What if the United States treated child abuse and neglect as if they were deadly diseases?
Billions of dollars are dedicated every year to eradicating illnesses, from ones that kill hundreds of thousands of Americans, to more rare conditions.
A woman who survived severe child abuse says our country should take a similar public-health approach to the mistreatment of kids, which kills about five of them a day.
"There's a national foundation for every single disease, form of cancer, every body part and 20 different genes.

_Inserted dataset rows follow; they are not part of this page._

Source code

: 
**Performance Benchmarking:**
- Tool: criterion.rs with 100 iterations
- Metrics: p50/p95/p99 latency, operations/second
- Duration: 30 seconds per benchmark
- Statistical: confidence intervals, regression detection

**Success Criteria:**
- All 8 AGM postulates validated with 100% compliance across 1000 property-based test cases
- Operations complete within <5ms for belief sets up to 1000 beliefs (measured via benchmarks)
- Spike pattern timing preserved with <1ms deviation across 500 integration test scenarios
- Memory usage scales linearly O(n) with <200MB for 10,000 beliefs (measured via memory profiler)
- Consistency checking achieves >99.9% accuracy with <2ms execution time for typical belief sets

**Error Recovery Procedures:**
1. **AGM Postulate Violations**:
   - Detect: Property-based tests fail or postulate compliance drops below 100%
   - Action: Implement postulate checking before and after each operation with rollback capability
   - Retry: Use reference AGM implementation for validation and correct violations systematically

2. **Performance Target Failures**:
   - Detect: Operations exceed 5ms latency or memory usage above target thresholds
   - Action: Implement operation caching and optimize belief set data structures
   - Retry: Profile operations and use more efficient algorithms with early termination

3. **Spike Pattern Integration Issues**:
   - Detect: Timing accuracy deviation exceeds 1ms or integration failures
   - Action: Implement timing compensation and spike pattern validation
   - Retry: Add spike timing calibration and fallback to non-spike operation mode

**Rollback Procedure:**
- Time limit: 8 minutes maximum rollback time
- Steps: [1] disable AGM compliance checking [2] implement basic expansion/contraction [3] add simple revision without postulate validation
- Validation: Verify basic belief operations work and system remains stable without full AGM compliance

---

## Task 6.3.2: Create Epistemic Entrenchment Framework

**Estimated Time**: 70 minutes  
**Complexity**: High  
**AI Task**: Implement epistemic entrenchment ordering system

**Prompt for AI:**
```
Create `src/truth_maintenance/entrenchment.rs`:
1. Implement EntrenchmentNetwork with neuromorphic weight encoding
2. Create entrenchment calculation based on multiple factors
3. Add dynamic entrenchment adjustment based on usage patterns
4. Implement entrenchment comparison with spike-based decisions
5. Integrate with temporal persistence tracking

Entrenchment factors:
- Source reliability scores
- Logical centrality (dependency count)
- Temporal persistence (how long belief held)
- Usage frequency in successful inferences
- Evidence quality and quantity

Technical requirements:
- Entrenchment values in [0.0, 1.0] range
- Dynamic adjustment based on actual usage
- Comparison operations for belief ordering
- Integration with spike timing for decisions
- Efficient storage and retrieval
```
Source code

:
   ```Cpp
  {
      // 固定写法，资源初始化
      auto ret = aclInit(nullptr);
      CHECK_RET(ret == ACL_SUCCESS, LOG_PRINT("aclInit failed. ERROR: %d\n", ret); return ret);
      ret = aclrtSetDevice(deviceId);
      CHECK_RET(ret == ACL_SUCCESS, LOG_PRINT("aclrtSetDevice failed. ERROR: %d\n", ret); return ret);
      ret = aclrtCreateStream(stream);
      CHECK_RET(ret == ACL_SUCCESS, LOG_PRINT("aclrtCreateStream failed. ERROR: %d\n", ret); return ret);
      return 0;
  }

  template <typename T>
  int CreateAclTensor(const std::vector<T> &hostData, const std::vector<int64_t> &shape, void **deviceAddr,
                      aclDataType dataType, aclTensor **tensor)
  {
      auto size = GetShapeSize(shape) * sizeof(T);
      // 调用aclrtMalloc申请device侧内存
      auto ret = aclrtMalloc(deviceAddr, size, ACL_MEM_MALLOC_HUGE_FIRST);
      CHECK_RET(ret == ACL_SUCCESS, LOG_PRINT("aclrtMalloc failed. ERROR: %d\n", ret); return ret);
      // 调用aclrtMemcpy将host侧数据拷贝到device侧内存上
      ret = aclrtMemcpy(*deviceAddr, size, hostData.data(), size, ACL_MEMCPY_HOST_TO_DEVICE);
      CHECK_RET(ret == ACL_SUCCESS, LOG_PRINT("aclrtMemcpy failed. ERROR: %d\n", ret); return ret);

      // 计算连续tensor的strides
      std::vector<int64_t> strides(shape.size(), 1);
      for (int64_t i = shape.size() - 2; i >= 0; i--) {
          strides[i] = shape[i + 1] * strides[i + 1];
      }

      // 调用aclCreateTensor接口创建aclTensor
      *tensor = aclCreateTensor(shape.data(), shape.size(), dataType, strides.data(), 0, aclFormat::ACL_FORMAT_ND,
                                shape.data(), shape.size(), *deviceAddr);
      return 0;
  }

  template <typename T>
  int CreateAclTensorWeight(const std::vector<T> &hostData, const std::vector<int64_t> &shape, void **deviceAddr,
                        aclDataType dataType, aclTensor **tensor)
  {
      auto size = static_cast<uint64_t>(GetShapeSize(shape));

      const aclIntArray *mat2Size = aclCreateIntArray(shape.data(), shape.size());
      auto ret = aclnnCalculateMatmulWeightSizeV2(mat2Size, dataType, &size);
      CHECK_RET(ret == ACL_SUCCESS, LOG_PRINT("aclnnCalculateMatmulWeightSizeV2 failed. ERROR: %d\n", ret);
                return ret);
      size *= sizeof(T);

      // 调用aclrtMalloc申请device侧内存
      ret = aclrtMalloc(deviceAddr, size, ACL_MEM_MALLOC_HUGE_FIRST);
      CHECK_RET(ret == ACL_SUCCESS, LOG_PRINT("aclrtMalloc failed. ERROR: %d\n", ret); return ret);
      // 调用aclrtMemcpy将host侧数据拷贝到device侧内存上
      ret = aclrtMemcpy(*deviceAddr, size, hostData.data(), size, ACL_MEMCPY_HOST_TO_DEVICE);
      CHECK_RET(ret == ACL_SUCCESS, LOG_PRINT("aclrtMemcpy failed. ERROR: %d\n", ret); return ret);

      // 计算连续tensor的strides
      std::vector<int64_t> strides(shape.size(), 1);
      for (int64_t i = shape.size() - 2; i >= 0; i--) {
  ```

There is a national foundation that focuses on education and training, advocacy, prevention and research, to help advance that issue, even the most obscure diseases," Lori Poland said.
"We have nothing like that for child abuse and neglect."
So Poland, of Denver, recently started the National Foundation to End Child Abuse and Neglect, or EndCAN. She discussed her approach with a conference of social workers, mental health professionals and advocates Friday at the 29th Forum on Child Abuse and Neglect at Indiana University Northwest in Gary. The event is held annually in April, which is National Child Abuse Prevention Month.
She brought her message to a state looking for answers. In 2017, Indiana had the third-highest rate of child abuse and neglect investigations and second-highest rate of child abuse and neglect victims in the country, according to the U.S. Department of Health and Human Services.
"If a child has leukemia, he gets immediate wraparound services. He gets a nutritionist, he gets a counselor, he gets a coach, he gets a caseworker, he gets a doctor, he gets an oncologist, he gets a nurse. He gets all these things. And then the parents, they get their things," Poland said.
"(And) every single child has a different treatment plan. We don't do that with child abuse and neglect."
Poland suffered abuse at the hands of an abductor. She was 3 when a 21-year-old man kidnapped her from her family's front yard outside Denver, sexually abused her and left her for dead in an outhouse. She was discovered by birdwatchers. (The perpetrator, Richard Therit, was later caught and served six years in prison.)
The event traumatized her and her family. So as an adult she decided to take action. Last year, along with her childhood pediatrician, Dr. Richard Krugman, the former dean of the University of Colorado School of Medicine, she founded EndCAN.
It starts, she said, with discussing what can be a difficult topic.
"We did it with AIDS, we did it with leukemia, we did it with equal rights, we did it with LGBT, we did it with anti-smoking, we've done it with teen pregnancy," she said. "All of those things have gotten better because we talk about it. When we talk about it, we do something about it. When we don't talk about it, we don't do anything."